» **AIM OF THE TASK**: Return each line of the records below that contains the word "کرده".

» **Saved entries**:

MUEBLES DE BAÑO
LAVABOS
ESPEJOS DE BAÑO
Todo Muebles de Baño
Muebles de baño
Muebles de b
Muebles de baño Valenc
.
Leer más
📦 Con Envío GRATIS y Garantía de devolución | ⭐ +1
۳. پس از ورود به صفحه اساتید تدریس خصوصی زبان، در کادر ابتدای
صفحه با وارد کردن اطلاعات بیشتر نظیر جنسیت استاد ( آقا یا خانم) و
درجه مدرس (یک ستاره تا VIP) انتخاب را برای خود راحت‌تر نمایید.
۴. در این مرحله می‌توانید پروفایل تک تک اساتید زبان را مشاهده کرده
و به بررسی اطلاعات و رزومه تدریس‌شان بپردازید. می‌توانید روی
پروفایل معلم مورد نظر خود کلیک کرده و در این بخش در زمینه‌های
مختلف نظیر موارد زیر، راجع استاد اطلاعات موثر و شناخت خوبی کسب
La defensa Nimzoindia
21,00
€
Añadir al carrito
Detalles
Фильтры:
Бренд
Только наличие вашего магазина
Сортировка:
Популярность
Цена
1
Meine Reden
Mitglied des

---

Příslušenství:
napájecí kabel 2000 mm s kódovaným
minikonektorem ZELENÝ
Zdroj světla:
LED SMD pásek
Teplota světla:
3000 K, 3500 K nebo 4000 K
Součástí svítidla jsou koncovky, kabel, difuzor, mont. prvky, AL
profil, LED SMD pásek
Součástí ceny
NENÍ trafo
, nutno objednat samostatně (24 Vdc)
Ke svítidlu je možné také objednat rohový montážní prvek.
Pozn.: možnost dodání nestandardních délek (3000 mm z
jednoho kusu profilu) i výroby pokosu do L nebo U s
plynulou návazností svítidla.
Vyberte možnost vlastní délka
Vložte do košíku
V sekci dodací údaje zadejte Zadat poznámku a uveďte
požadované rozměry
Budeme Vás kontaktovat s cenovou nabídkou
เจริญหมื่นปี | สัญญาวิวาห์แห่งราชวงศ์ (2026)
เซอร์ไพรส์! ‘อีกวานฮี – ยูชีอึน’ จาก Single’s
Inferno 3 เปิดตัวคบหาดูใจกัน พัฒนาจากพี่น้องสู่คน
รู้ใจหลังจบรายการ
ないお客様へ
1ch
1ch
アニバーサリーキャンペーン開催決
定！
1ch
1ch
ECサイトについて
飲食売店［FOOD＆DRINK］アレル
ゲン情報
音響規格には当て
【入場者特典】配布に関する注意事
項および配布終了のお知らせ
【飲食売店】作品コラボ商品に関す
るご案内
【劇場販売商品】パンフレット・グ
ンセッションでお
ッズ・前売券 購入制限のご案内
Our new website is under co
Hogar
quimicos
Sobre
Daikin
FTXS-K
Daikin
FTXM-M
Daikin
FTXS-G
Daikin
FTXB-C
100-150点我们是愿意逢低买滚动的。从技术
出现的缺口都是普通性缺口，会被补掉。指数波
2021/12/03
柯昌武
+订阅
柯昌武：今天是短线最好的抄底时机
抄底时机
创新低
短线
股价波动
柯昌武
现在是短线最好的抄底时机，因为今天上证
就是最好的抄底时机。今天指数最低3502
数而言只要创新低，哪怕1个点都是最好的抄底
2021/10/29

» **ANSWER TO THIS PROBLEM**:
۴. در این مرحله می‌توانید پروفایل تک تک اساتید زبان را مشاهده کرده
پروفایل معلم مورد نظر خود کلیک کرده و در این بخش در زمینه‌های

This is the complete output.